How about fusilli or radiatore, instead? Sounds like you want something which will catch your sauce in little pockets, and both of those shapes will do it without nesting, and are more even cooking than farfalle.

http://www.ilovepasta.org/shapes.html

Just don’t dump in a bit of ziti and a bit of penne to empty the boxes and get them out of your pantry. They fit inside each other perfectly and you get a pasta-within-a-pasta situation I have dubbed penziti.

Qadgop, I’ve never had a problem with shells sticking together. They have a tendency to nest a little, but I don’t usually get huge clumps like you’re talking about. Do you add your sauce immediately after draining them?

If you’re looking to switch to a pasta with less tendency to snuggle, you can try cavatelli, but they’re harder to find than shells or the other basics. I’ve used them in the past and I find they do a pretty good job of filling up with delicious sauciness.

[juliachild]
…and stuff with a sauce to meat and vegetable ratio of 33.3% equidistant to the inclined curvature of the shells circumference…
[/juliachild]

:eek:

haha that’s why I make rigatoni and ziti (or penne) together; I like the occasional nested bits

The best way to find cavatellis is to make them yourself. It’s not hard to make the dough, and you can learn to “cavat”* easily as long as you have at least 2 fingers on one hand. My great-grandmother taught me when I was about 8 years old (taught me, my sister and our 2 cousins, actually).

And once you know how to cavat, it’s just a different type of dough to make gnocchi. Mmmmmmmm potato bombs.

*I have no idea if this is a real Italian word, but it’s what both my great-grandmother and my grandmother used to use for “the act of making cavatelli”.

I’ve heard it’s used to keep the water from boiling over, rather than keeping it from clumping. I don’t see how a pool of oil on top your water would keep your pasta from sticking to itself, and this site agrees (although says nothing about the anti-boiling over properties.) Pasta water should also be generously salted (“as salty as the seawater” is the usual rule of thumb). I find pasta cooked in un- or undersalted water to be bland. Oiling afterwards keeps the sauce from sticking to the pasta properly, so that’s out, too.

So, sorry, no help on the nesting issue. I don’t have any problems, just make sure you get a good, rolling boil going and are using enough water:pasta.
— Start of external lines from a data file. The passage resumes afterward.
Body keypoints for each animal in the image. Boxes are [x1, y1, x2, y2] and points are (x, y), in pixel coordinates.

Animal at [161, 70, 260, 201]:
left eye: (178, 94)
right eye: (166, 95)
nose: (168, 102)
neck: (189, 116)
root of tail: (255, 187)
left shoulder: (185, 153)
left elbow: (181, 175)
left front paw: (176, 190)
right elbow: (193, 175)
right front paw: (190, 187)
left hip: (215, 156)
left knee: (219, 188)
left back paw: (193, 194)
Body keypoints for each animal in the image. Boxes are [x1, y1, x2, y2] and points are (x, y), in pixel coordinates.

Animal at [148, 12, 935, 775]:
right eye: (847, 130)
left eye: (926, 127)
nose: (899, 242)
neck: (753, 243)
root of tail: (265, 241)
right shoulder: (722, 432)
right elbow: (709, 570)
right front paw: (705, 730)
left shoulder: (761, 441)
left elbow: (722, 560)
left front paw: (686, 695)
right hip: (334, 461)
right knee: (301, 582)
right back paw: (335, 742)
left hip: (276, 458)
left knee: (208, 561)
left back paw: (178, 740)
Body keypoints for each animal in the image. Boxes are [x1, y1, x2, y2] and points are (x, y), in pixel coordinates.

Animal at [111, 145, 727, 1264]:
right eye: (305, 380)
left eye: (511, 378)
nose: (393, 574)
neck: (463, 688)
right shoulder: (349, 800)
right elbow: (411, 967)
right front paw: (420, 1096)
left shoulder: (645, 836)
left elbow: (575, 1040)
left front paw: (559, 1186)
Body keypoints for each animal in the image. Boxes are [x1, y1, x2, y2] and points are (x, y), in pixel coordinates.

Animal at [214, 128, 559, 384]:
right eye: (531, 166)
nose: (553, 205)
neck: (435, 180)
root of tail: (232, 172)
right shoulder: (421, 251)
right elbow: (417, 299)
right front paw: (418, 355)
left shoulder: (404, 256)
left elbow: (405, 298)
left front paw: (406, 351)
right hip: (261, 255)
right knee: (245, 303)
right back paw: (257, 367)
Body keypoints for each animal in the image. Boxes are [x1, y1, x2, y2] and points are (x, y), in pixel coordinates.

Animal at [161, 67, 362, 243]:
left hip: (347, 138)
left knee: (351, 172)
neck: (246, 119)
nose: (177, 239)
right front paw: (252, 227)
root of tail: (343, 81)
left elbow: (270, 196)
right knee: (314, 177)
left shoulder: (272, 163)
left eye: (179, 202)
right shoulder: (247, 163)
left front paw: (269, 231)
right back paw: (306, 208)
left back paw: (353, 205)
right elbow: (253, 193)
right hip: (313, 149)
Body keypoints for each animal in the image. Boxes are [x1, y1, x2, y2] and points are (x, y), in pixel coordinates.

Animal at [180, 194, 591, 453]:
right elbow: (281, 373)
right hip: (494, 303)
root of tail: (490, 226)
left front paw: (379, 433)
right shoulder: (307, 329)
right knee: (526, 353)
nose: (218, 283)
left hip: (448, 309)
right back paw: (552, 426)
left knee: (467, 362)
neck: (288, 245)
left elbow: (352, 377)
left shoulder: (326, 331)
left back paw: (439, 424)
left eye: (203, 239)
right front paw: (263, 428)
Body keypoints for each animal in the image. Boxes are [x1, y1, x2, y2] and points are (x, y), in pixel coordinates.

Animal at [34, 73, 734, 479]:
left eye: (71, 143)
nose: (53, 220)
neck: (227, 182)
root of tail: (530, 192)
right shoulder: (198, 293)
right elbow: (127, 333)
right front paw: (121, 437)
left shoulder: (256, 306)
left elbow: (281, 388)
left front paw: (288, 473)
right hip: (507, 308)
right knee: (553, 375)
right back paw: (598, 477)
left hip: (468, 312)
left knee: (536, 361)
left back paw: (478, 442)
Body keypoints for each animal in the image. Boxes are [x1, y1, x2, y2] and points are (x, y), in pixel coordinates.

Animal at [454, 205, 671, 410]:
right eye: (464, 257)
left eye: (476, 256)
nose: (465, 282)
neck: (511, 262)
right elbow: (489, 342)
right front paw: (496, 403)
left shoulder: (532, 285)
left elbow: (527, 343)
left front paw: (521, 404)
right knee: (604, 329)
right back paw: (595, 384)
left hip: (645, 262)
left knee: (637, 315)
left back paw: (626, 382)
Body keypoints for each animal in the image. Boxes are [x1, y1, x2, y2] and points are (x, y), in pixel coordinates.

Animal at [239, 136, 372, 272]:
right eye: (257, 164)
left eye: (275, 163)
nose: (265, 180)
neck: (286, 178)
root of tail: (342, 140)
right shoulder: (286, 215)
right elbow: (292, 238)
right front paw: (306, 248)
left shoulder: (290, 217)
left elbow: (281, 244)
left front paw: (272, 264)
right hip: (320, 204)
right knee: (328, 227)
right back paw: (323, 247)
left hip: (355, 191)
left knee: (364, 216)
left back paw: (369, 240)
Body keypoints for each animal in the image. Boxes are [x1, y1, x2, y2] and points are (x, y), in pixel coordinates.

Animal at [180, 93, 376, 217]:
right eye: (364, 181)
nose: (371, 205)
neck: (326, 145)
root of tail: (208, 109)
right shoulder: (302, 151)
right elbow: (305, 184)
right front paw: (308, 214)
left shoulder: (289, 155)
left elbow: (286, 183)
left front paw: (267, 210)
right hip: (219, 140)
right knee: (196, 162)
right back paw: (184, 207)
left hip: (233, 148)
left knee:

In Italian a ‘cava’ is a pit or a hollow. Cavatelli would be little hollows.

Qadgop it could also be the make of pasta you are using, some cook better than others.
This summer we were in England and my sister had the supermarket brand penne that cooked in 5 minutes. They were awful. Italian penne take 11 minutes to cook to al dente and hold their shape after cooking.